Material provided START
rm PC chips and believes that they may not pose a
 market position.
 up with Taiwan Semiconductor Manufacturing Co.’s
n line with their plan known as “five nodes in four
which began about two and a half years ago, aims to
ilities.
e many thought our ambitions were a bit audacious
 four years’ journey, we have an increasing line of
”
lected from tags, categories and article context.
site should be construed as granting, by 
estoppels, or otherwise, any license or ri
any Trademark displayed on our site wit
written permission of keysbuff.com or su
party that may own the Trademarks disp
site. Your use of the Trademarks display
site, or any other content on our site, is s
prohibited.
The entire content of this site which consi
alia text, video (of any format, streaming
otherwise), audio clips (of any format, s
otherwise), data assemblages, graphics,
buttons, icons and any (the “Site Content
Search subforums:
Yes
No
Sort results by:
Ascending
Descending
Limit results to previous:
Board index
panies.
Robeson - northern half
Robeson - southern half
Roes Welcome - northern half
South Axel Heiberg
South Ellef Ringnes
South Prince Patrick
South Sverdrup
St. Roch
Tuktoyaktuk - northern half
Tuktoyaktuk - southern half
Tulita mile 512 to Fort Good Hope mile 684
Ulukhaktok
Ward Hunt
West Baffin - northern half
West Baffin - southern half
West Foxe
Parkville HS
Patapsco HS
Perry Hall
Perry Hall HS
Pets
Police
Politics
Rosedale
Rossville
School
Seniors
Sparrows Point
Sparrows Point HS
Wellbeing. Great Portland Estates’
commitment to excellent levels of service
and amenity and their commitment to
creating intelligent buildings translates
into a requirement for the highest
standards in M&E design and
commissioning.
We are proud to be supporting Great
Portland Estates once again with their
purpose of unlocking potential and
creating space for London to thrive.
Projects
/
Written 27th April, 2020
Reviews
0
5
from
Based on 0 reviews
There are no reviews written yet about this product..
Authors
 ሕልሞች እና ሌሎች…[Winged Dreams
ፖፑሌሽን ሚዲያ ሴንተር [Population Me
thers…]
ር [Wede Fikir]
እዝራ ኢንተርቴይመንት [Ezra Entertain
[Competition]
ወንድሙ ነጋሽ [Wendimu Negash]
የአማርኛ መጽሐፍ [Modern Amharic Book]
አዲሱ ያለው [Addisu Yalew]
Material provided END
◆ What you will do
An exact restatement of the lines from the one with "የአማርኛ መጽሐፍ [Modern Amharic Book]" through the last line of the data is the only acceptable answer.

◆ Exercise solution
የአማርኛ መጽሐፍ [Modern Amharic Book]
አዲሱ ያለው [Addisu Yalew]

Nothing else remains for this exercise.